At UC Santa Barbara and University of California campuses across the state, workers are striking through Wednesday, calling for better wages and benefits. About 54,000 nurses, custodians, technical and other service workers plan to join picket lines at all ten UC schools this week. UC's biggest union, AFSCME Local 3299, organized the strike. 

On Friday, a group of 25 state lawmakers sent a letter to UC president Janet Napolitano condemning the system's pay cuts for the "lowest-paid frontline workers." That's while, according to a UC employee union, salaries for top administrators grew 64 percent since 2005. 

Juan Donato is a groundskeeper at UCSB. He told KCBX News this afternoon he was humbled by the community's reaction to the strike.

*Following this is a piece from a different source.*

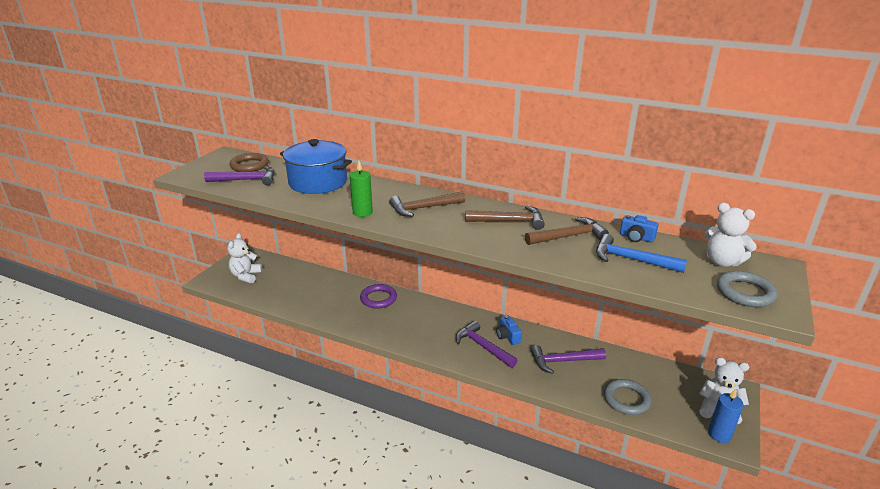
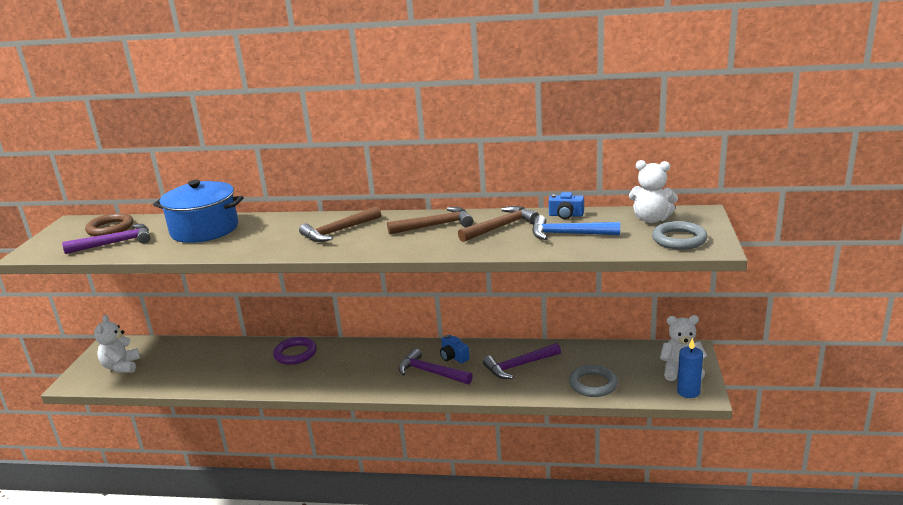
camera: 15 degrees left, 5 degrees down
(362, 212) = (272, 248): green candle -> none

“It’s overwhelming, the feeling is overwhelming support by the students, and what is coming up for me is we are a community, we are in this together, that’s the feeling I’m getting,” Donato said.

The striking workers say they are trying to change systemic wage inequality throughout the UC system. An April studypublished by UC's largest union documents that starting salaries for Latino workers are 21 percent less than their white counterparts. African-American workers earn 20 percent less starting out. And on all campuses, including UC Santa Barbara, average starting salaries for women is $2 less an hour than men.

“So those are the kind of inequalities that we would like to be addressed,” Donato said.

Donato and his colleagues plan to strike 12 hours a day on Tuesday and Wednesday.